この季節になると、「秋来ぬと目にはさやかに見えねども風の音にぞおどろかれぬる」という歌が浮かんでくる。
この歌は、音に関連しているし、とても同感出来て好きなのだ。
いつの間にか季節が進んでいるのを、秋風の音を聴いてはッと気づいたというような意味だ。

私はこの歌のように秋風の音に気付いて秋を感じることもあるが、「無音」の中にも秋を感じることがある。
例えば、雲一つなく、風も吹かず、真っ青に晴れ渡った日の朝、平日の10時くらいかな、誰もいない家の畳の上に寝転んで、窓から差し込む斜めの日の光を見ながら、近所の子供たちは登校してしまったし、家の周りの路地にも誰もいない様な状況で、あまりに静かで、無音なのに「シーン」という音が聴こえる気がするときだ。
そんなとき、ああ秋が来たんだと深く感じる。
この感覚、小学校の頃、学校をずる休みして、一人で誰もいない家に寝転がっていた時に感じたのが最初だと思う。

気温や窓から見える空や差し込む日の光からも、もちろん秋らしさを感じるのだが、「シーン」という音が聴こえそうな静けさこそが、決定的な秋らしさを感じさせてくれるのだと、先日、ふと気づいた。
分析力のない頭で少し考えてみたが、この前まで、日の出から日の入りまで、うるさく鳴いていたセミの声を聴いていた頃の騒音レベルと、セミが全くいなくなった今の騒音レベルの落差が、この静けさを際立たせているのではないだろうか。

ニイニイゼミやアブラゼミから始まり、一番暑い最中には、クマゼミの大合唱、いつのまにかツクツクボウシが主役になり、結構うるさいはずなのに、慣れてしまうからだろうか、気にならなくなってしまうから不思議だ。
しかし、ふと気づくとセミの声の代わりに、無音の「シーン」である。
セミたちは、いついなくなったのだろうか、そして、知らぬ間に秋になっている。
窓から真っ青な空を見ながら、この「シーン」が聴こえたら、いつの間にセミがいなくなっていることに気づく。
そうして、「そうか、既に秋になっていたのだな」と驚くのである。

冒頭の歌に匹敵する秋を感じる瞬間と言っても良いと思うのだが、自分には短歌も俳句も才能がないのが残念だ。

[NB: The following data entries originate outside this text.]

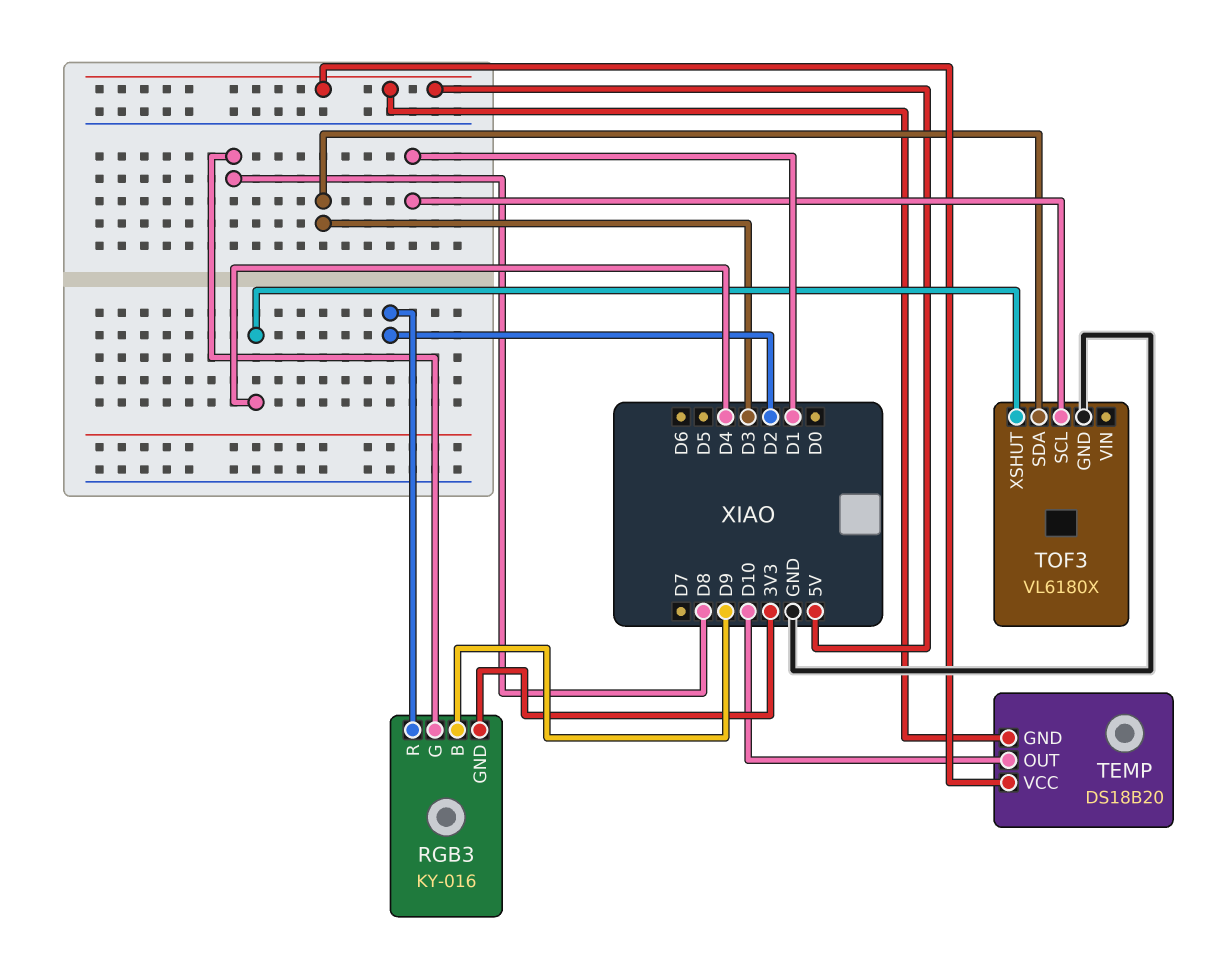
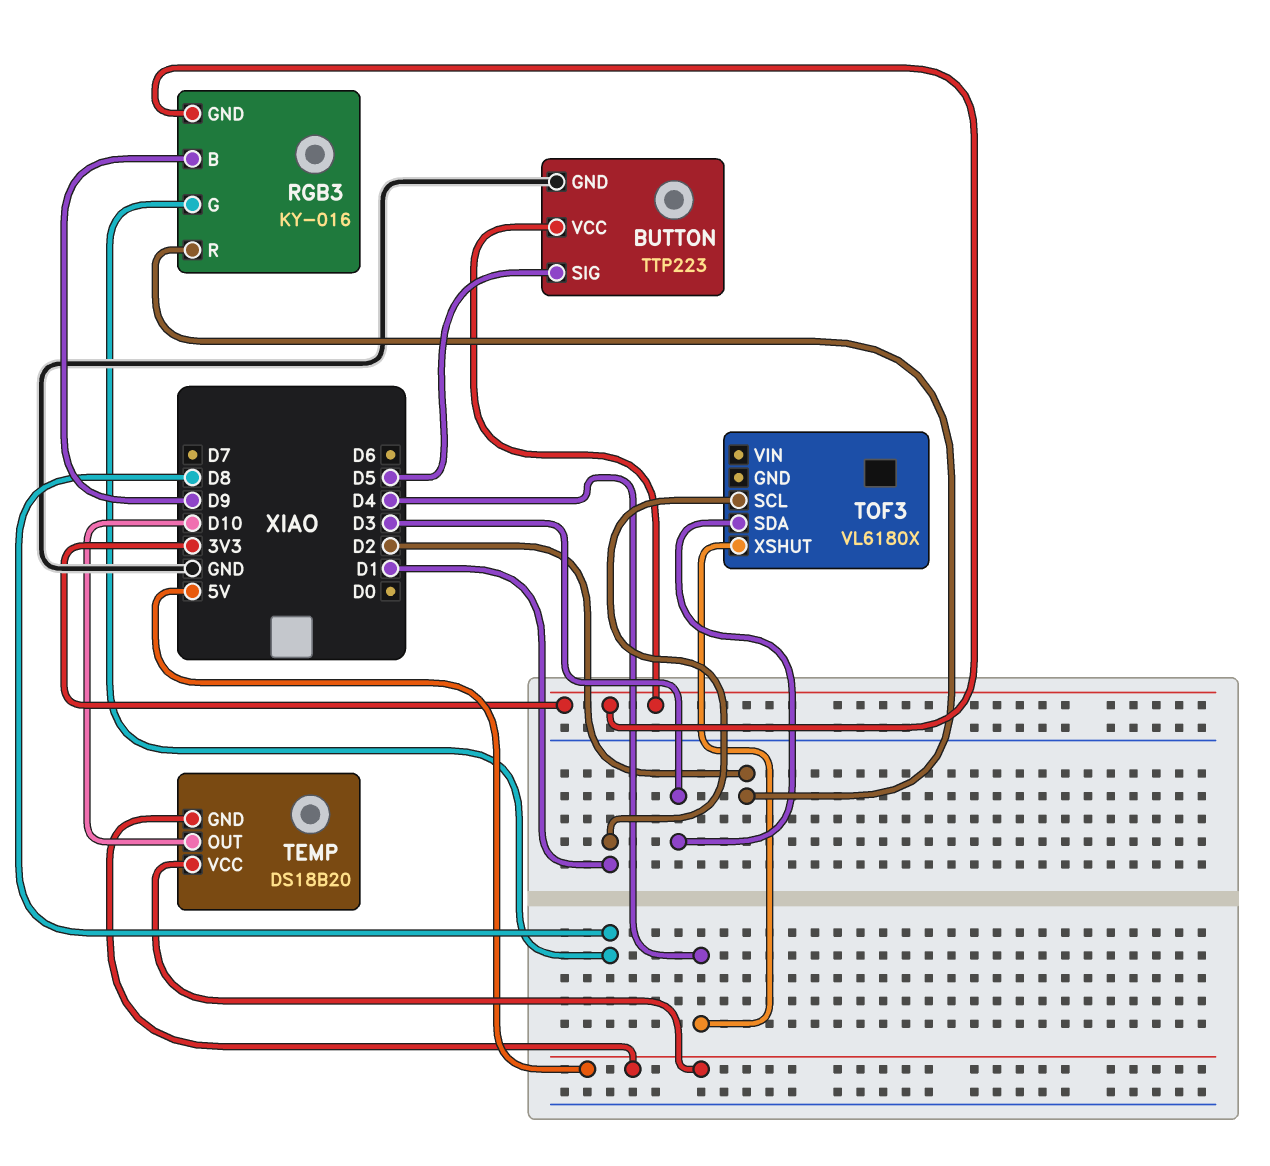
BUTTON: none -> TTP223
BUTTON pin GND: none -> GND
BUTTON pin SIG: none -> D5
BUTTON pin VCC: none -> 3V3
TOF3 pin GND: GND -> none

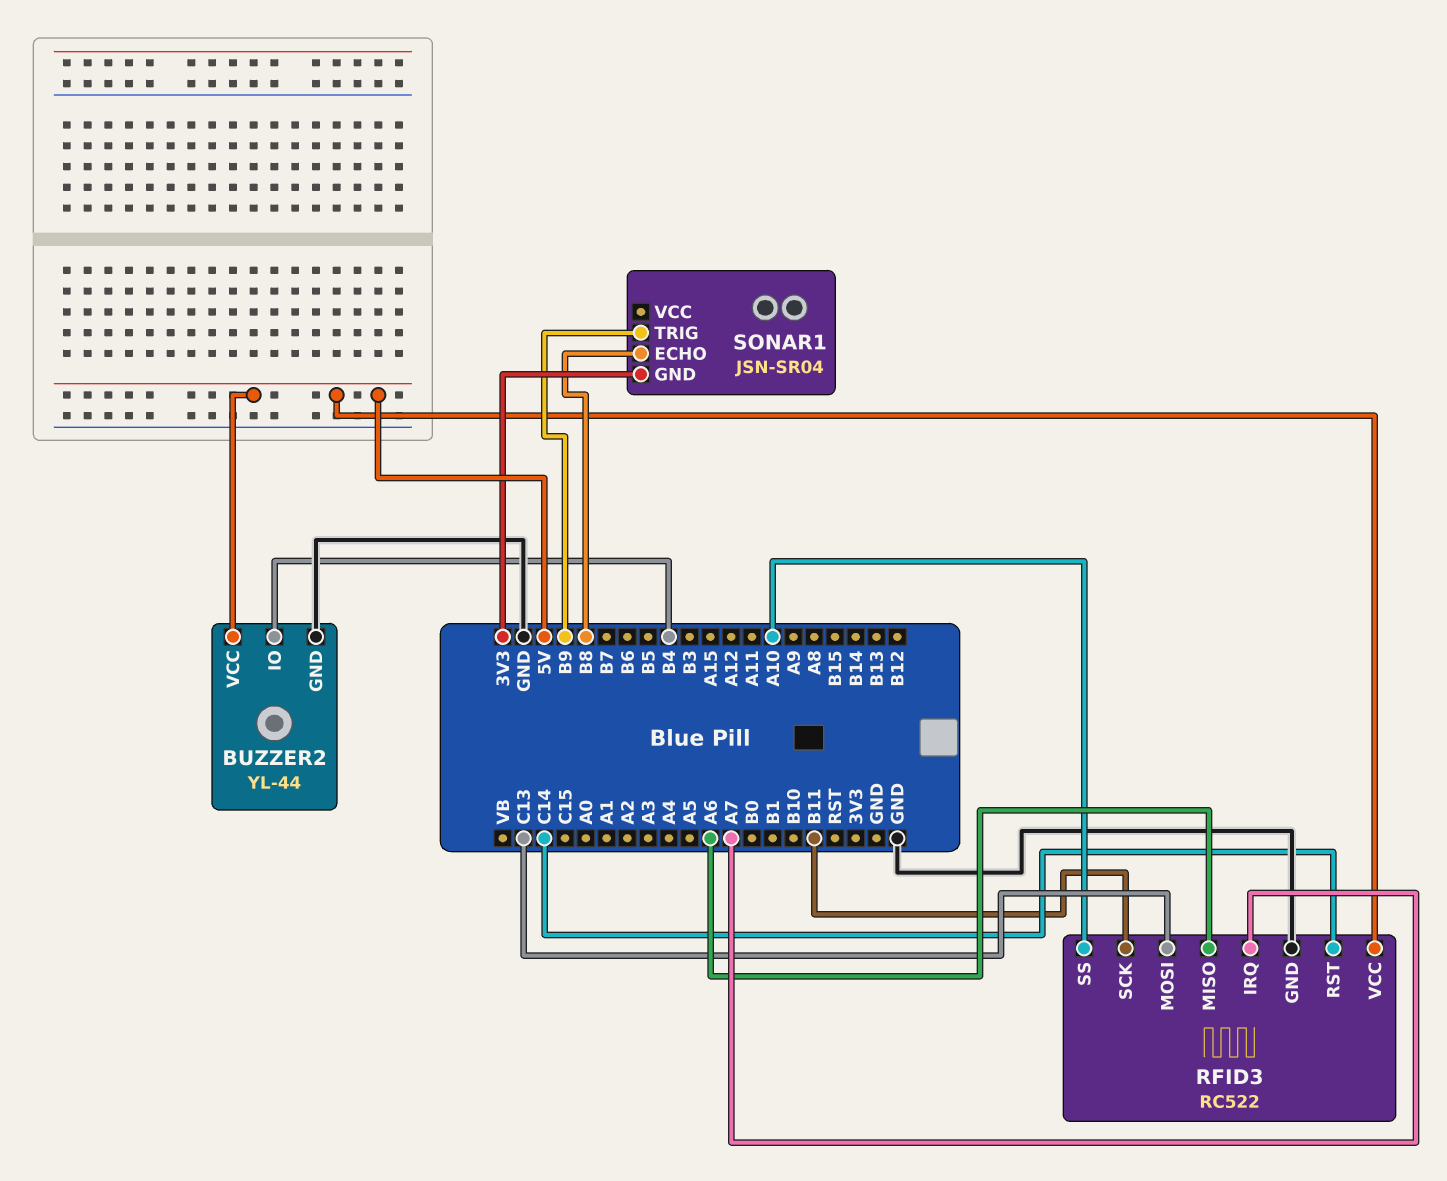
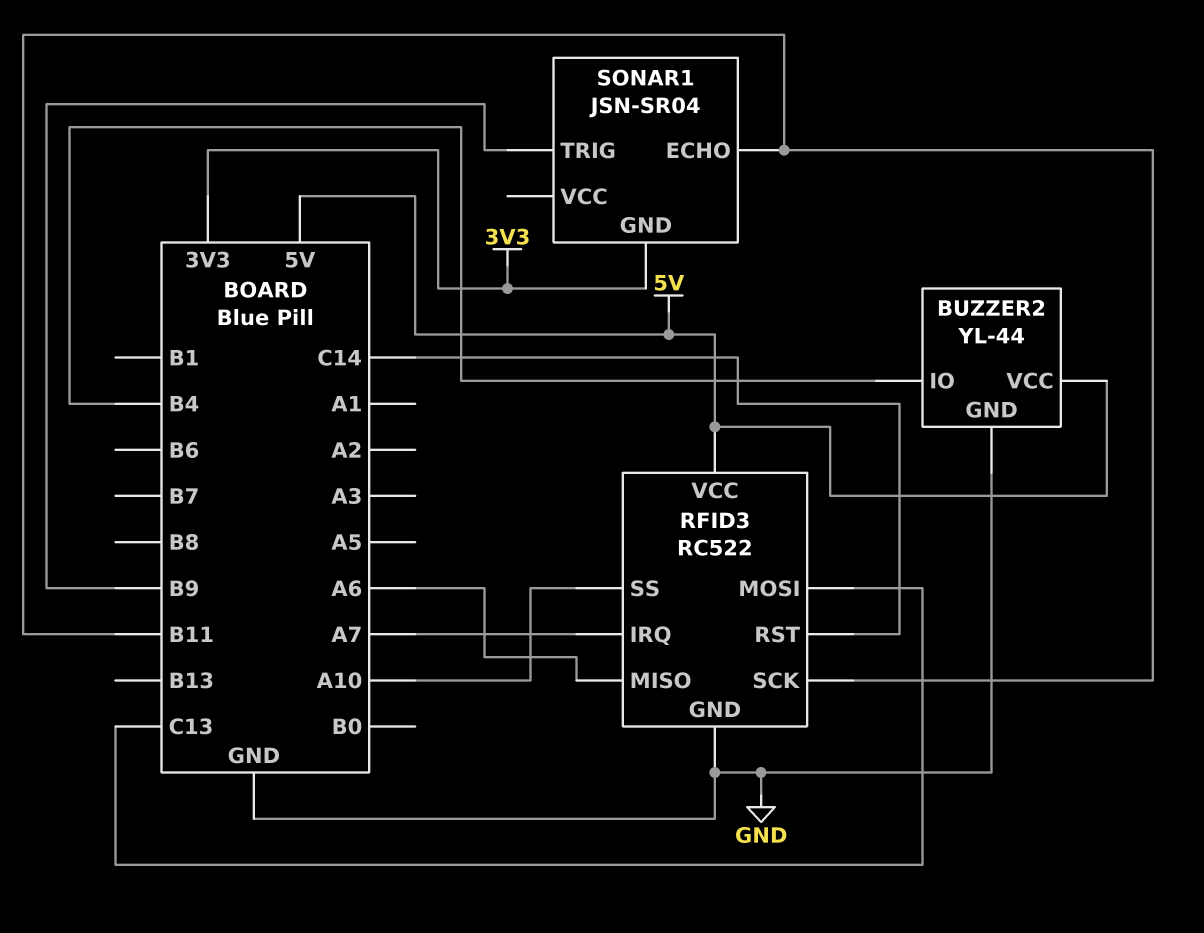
SONAR1 pin ECHO: B8 -> B11

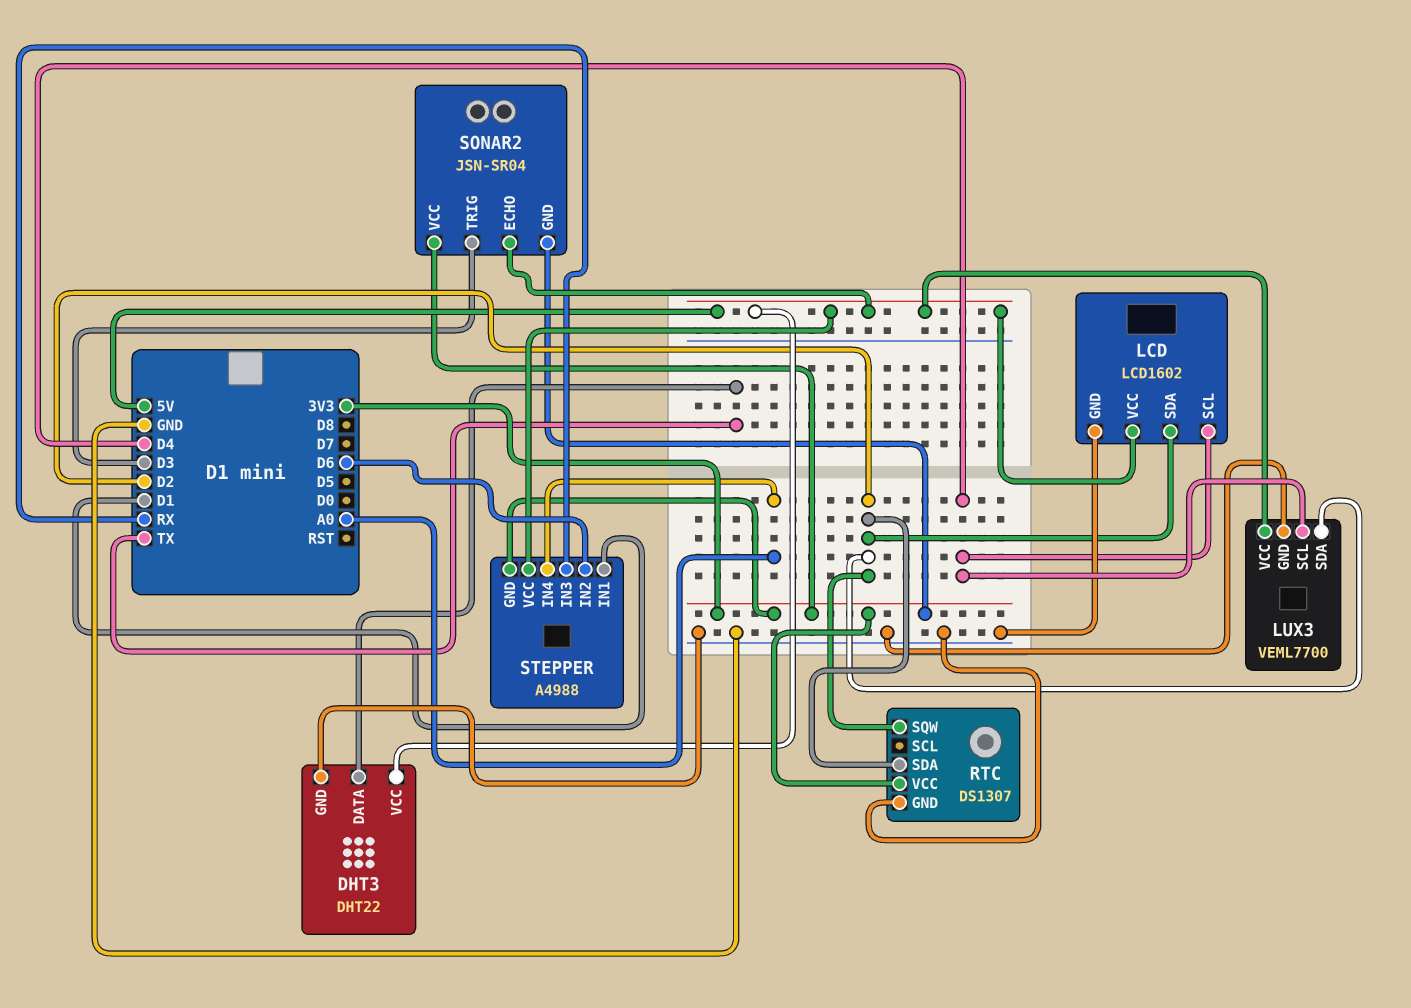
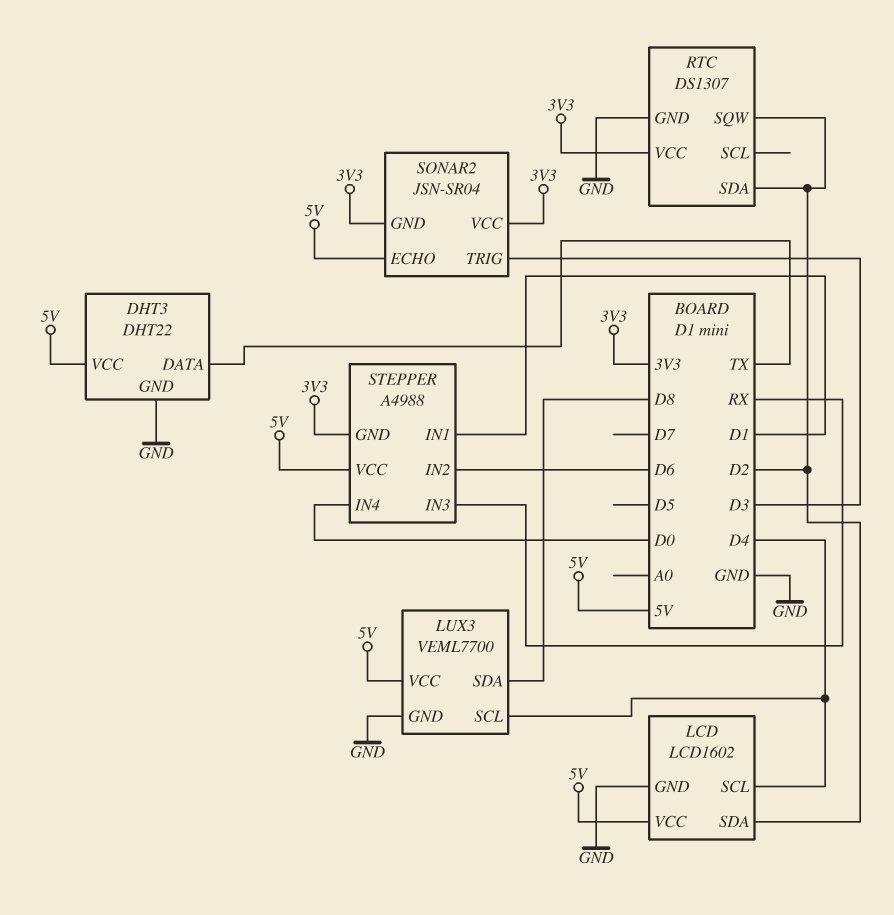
LUX3 pin SDA: D2 -> D8
STEPPER pin IN4: A0 -> D0

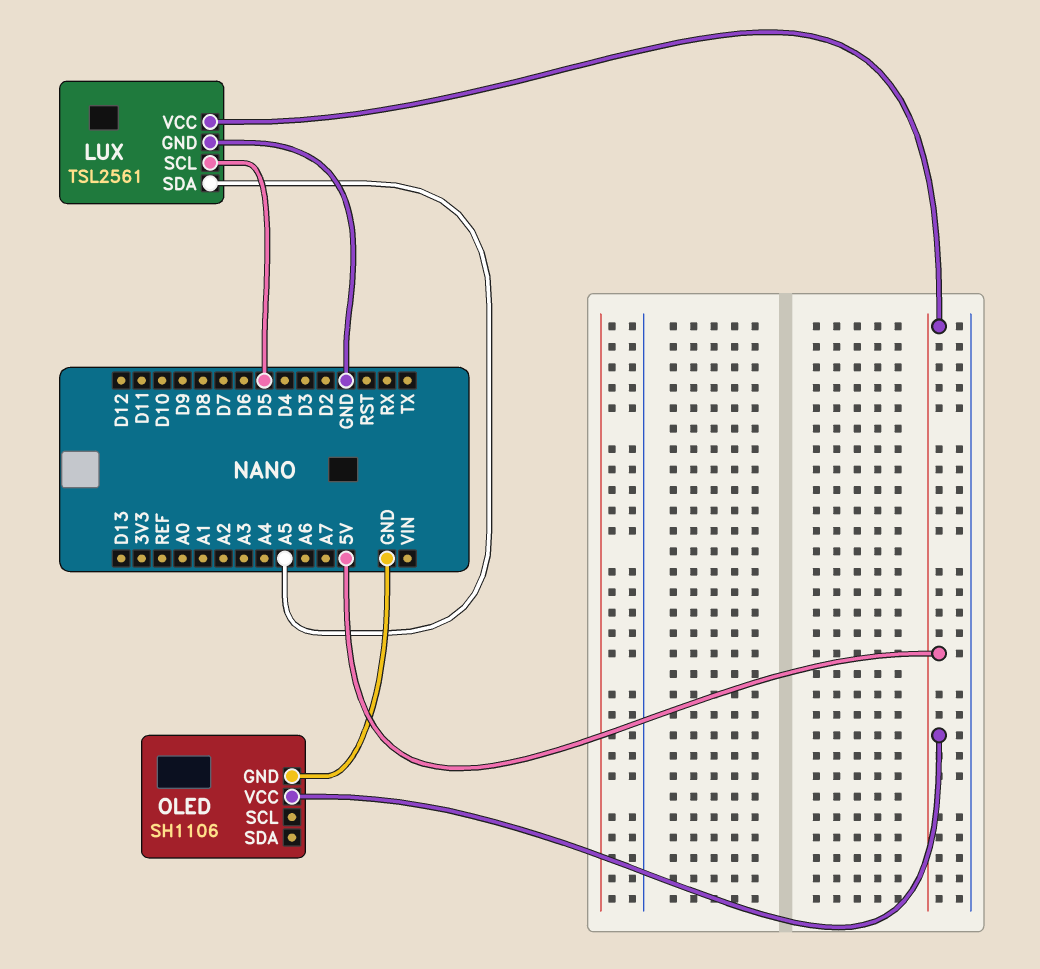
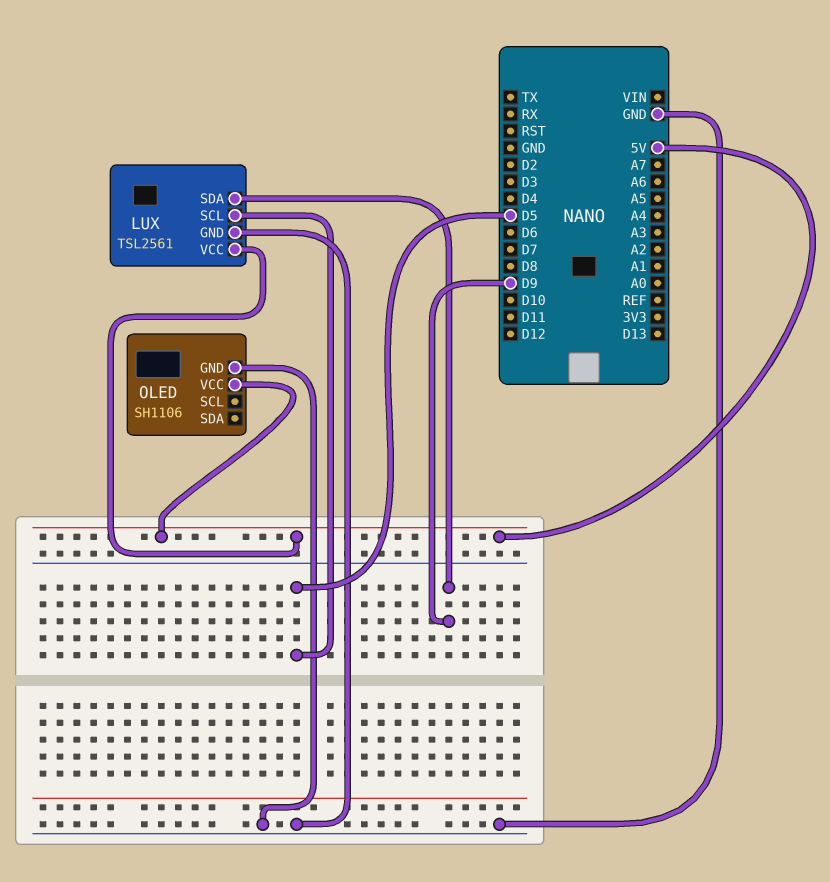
LUX pin SDA: A5 -> D9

この話と関係ないが、先日、日課のポタリング中に撮った写真だが、お世辞にもきれいと言えない八代海の向こうに沈む夕日だ。
雲と空の立体感が秋らしくていいなあと思った。
また、海に近い調整池には、冬を越すためにカモたちが飛来し、少しづつにぎやかになってきている。
あまりに暑くて、夏が終わらない気がしたけれど、確実に季節は進んでいると感じたのでありました。